Did you ever see the metadata that you received here? You don't update the flv_off to reflect the newly written data, so it's never actually returned. But this isn't everything you need to do in order to make that work. Please test and make sure that the metadata that the client sends actually gets handled properly by the flv demuxer.

+        ff_rtmp_packet_destroy(pkt);

This packet is freed in get_packet already, this makes it freed twice, which isn't ok.

+        return 0;
+    } else
+        return AVERROR_INVALIDDATA;

This breaks normal playback - please test that as well.

And in general, I think it's much better to have code like this to be more tolerant than strict, so we don't fail as soon a peer sends something we don't understand - in most cases you can just ignore it, and things will be more robust.

+
+    return 0;
+}
+
/**
 * Parse received packet and possibly perform some action depending on
 * the packet contents.
@@ -1261,6 +1700,14 @@ static int get_packet(URLContext *s, int for_header)
            bytestream_put_be32(&p, 0);
            ff_rtmp_packet_destroy(&rpkt);
            return 0;
+        } else if (rpkt.type == RTMP_PT_NOTIFY) {
+            ret = handle_notify(s, &rpkt);
+            if (ret) {
+                av_log(s, AV_LOG_ERROR, "Handle notify error\n");

If this happens, the packet will be leaked.

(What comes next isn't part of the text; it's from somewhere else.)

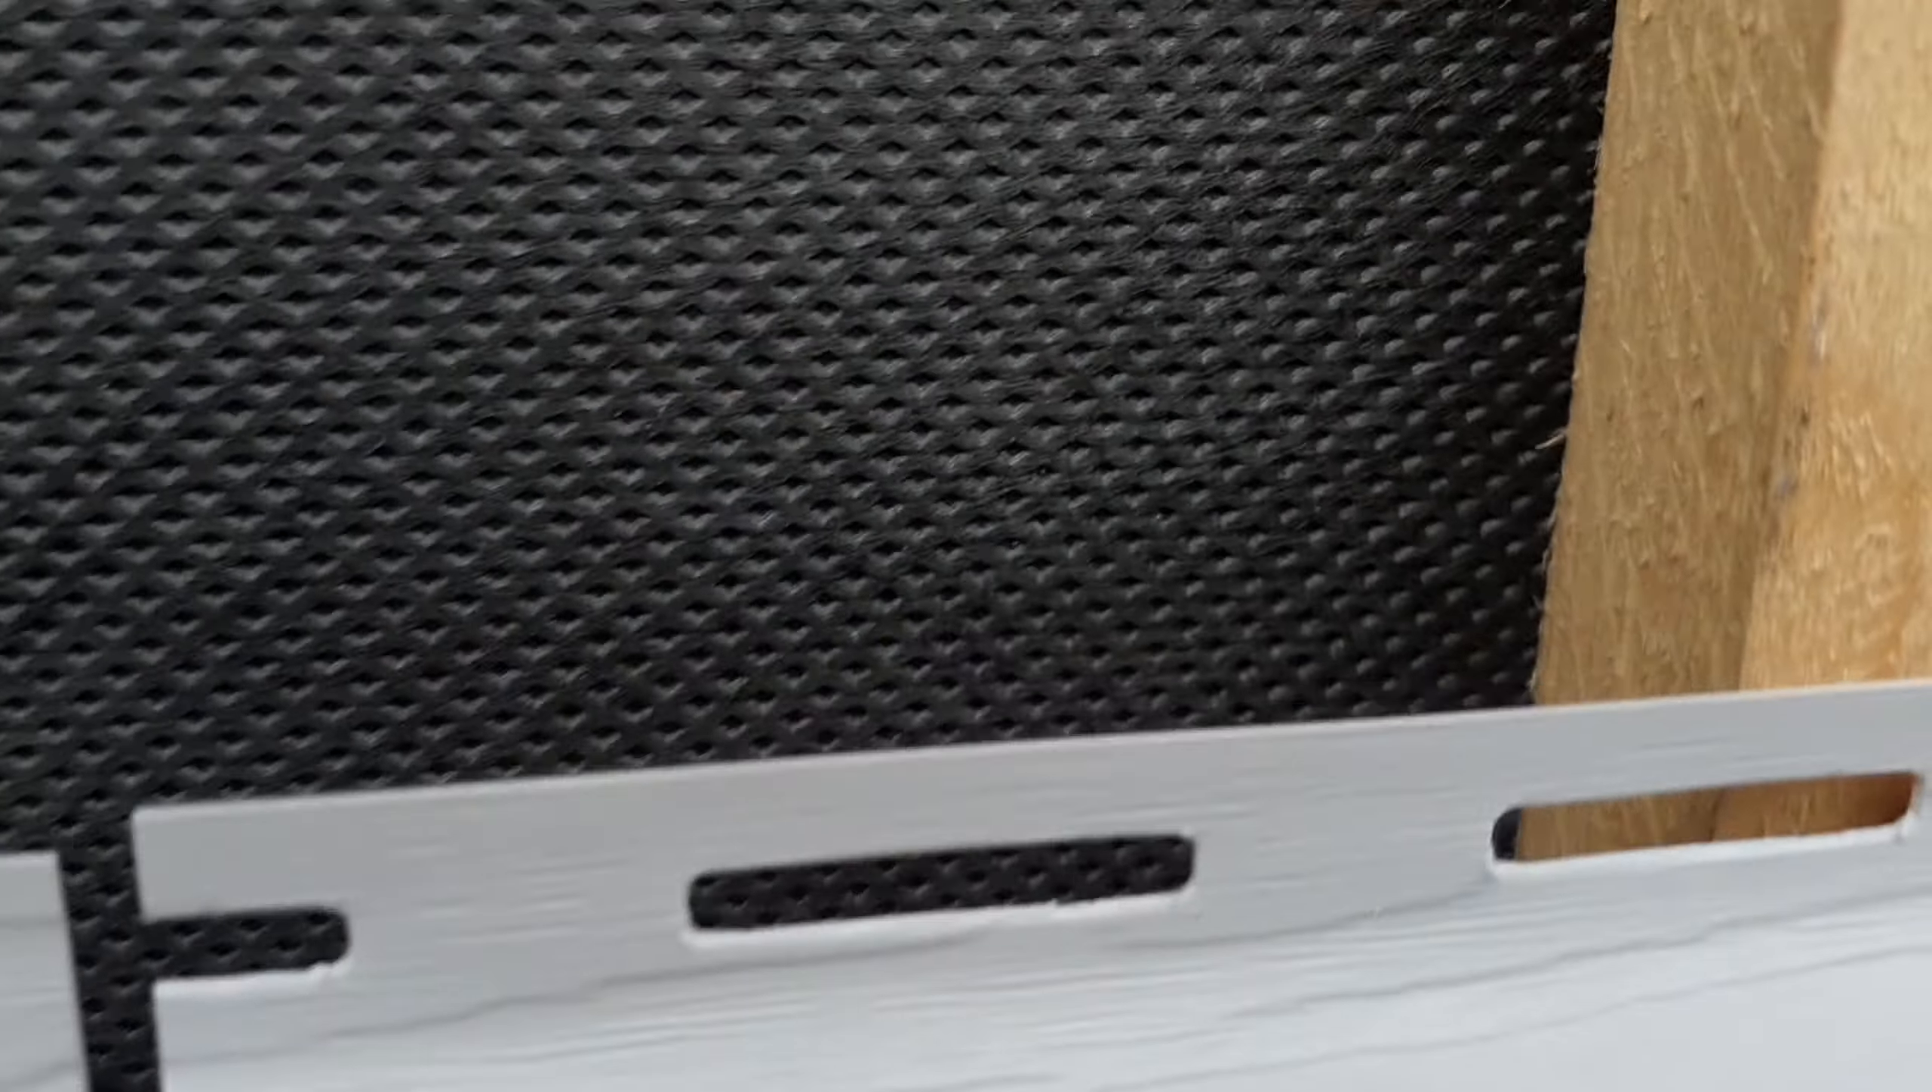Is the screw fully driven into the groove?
No.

+                return ret;
+            }
+            ff_rtmp_packet_destroy(&rpkt);
+            return 0;
        } else if (rpkt.type == RTMP_PT_METADATA) {
            // we got raw FLV data, make it available for FLV demuxer
            rt->flv_off  = 0;
@@ -1331,6 +1778,9 @@ static int rtmp_open(URLContext *s, const char *uri, int 
flags)
    AVDictionary *opts = NULL;
    int ret;

+    if (rt->listen_timeout > 0)
+        rt->listen = 1;
+
    rt->is_input = !(flags & AVIO_FLAG_WRITE);

    av_url_split(proto, sizeof(proto), NULL, 0, hostname, sizeof(hostname), 
&port,
@@ -1358,7 +1808,12 @@ static int rtmp_open(URLContext *s, const char *uri, int 
flags)
        /* open the tcp connection */
        if (port < 0)
            port = RTMP_DEFAULT_PORT;
-        ff_url_join(buf, sizeof(buf), "tcp", NULL, hostname, port, NULL);
+        if (rt->listen)
+            ff_url_join(buf, sizeof(buf), "tcp", NULL, hostname, port,
+                        "?listen&listen_timeout=%d",
+                        rt->listen_timeout * 1000);
+        else
+            ff_url_join(buf, sizeof(buf), "tcp", NULL, hostname, port, NULL);
    }

You only do this in the plain "rtmp" case. If the caller sets -rtmp_listen but uses a rtmpe or rtmpt url, things will misbehave. For those unimplemented cases, make sure we return an error here.

Other than this, I see you managed to do a lot of cleanup I suggested in the previous round - now this is much nicer, with a lot less code specific to this case.